A fourth feature is located to the northeast of ruins of the two domestic structures. A cobbled surface of un-worked locally sourced cobble stones is located adjacent to a modern access track. The surface follows the natural slope, suggesting that it is not a building foundation. The surface measures 18 m long and 7 m wide. Close to the cobbled surface is a steel bucket made from riveted folded iron sheeting and strapping.

It is probable that other residences and structures within Dee Township were tent huts, and evidence of these structures may remain in shallow subsurface deposits around the identified elements of the township.

== Heritage listing ==
Adolphus William Copper Smelter and Dee Township was listed on the Queensland Heritage Register on 13 May 2011 having satisfied the following criteria.

The Adolphus William Copper Smelter and Dee Township has the potential to reveal important information about Queensland's history including a better understanding of early copper smelting practices in central Queensland, and aspects of life on and around a 19th-century copper smelter site.
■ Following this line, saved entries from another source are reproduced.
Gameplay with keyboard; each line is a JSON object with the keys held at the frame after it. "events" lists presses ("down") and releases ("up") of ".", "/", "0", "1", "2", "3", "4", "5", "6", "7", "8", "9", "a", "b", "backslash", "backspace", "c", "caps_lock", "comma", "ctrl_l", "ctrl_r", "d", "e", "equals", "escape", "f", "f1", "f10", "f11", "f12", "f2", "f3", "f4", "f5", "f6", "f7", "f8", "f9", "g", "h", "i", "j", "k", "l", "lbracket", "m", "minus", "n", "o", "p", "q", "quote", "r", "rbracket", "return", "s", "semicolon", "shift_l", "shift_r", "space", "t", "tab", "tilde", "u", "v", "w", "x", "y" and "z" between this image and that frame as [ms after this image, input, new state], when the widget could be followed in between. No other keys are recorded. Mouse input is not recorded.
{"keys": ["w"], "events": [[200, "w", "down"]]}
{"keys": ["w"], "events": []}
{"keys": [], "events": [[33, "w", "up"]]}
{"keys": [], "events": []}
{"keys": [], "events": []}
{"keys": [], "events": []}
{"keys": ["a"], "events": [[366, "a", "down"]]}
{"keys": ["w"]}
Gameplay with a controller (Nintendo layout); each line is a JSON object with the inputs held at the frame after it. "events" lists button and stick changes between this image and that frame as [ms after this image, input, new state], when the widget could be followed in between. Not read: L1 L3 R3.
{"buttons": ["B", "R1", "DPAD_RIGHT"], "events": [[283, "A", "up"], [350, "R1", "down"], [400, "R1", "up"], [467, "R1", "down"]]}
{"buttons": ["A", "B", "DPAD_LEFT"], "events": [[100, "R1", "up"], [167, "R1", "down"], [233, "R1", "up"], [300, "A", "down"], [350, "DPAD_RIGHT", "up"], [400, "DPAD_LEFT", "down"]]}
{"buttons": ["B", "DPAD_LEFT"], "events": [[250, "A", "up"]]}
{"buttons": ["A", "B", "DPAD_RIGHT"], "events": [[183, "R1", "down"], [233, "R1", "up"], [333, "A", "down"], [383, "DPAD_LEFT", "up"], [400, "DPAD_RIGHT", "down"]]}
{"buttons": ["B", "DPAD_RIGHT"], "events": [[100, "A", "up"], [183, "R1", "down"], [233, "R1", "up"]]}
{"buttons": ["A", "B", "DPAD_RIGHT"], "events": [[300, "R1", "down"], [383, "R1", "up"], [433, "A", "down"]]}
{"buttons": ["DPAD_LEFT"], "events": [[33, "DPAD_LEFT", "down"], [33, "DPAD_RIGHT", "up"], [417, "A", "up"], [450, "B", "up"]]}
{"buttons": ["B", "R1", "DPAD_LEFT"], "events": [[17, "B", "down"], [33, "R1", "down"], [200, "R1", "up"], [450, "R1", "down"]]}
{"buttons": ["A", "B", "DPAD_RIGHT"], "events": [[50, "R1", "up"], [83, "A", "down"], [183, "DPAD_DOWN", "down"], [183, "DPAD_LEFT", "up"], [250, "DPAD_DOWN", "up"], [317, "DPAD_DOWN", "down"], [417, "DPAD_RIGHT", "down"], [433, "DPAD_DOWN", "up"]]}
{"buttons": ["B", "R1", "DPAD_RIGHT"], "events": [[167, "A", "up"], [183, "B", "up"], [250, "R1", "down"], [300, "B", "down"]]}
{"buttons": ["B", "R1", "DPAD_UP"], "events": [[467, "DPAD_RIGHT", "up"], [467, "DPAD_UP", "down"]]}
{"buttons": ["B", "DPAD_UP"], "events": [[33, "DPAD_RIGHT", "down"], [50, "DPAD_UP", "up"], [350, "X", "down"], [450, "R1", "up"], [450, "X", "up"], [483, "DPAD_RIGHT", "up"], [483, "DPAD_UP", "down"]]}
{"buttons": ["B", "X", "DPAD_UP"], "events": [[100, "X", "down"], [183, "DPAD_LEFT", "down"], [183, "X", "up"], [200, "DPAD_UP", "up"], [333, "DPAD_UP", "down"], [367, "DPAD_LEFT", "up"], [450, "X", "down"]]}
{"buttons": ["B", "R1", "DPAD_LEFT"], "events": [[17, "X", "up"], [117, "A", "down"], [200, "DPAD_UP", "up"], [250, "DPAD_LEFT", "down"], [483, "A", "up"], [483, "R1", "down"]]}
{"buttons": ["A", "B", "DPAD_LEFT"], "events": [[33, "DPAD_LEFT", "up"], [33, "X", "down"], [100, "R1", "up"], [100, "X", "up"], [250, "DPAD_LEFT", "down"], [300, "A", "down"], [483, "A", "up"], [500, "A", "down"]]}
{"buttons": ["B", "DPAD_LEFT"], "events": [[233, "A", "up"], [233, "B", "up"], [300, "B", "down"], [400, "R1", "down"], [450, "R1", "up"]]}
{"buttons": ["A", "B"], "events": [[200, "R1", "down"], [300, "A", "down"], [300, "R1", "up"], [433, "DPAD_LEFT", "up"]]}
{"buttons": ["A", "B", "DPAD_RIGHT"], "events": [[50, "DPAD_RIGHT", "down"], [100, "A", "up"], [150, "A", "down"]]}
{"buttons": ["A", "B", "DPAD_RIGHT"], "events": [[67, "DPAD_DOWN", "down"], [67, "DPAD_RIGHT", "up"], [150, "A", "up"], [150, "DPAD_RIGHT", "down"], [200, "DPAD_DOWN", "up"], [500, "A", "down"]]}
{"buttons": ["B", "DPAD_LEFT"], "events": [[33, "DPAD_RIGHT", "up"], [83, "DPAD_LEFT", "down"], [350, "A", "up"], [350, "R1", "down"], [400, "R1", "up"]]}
Mining and associated industries such as smelting had a major role in stimulating the development of local, regional and state economies and underpinning the growth of central Queensland. For most of the period 1860s - 1890s, central Queensland was the predominant copper producing area of the State.

The Adolphus William Smelter and Dee Township is a rare surviving example of a copper smelter and township complex from the early phase of copper mining in central Queensland, one of the most intact examples of its type, and is representative of copper smelting practice in central Queensland during this period.

The reverberatory furnace was the predominant copper smelter technology in use in Queensland and Australia until the 1890s and the central Queensland region featured by far the greatest number of smelters of this type. The Adolphus William is one of only three reverberatory furnace smelter sites that survive with some degree of integrity in central Queensland and from this period - the others being the remains of Flanagan's Smelter at Kariboe Creek, southeast of Biloela, and Mount Orange Smelter southwest of Mackay. The Adolphus William survives with a degree of intactness and integrity not evident at these other locations, as, unlike other remnant smelter sites in central and southern Queensland it was not reopened or reused following closure. Archaeological investigations of the Adolphus William will provide the opportunity to examine this influential smelting technology through the application of archaeological techniques to the remaining structures and archaeological deposits, and a rare opportunity to illuminate aspects of local adaptation of copper smelting technologies in Queensland through further analysis of the archaeological remains.

The Adolphus William Copper Smelter and Dee Township complex is the only known smelter and township complex from this period in central Queensland's copper mining history where an associated abandoned township survives with researchable archaeological integrity and potential. The Dee Township has obvious surface remains and reasonable integrity translating to good archaeological research potential. The Dee Township exhibits the primary characteristics of a number of mining fields of the 19th century where a specific township site was developed due to the presence of a mine, but was then quickly abandoned once the mine closed. Archaeological investigations within the Dee Township may reveal important insights into life on an early mining and smelting operation which is otherwise unobtainable at other sites of this type or is otherwise undocumented. Excavations on and around the several relatively intact living floors, the town bakery and indeterminate cobble path or foundation area at the lower end of the town has potential to provide more reliable dates of occupation and archaeological artefacts that provide a better picture of life in remote mining settlements of this type.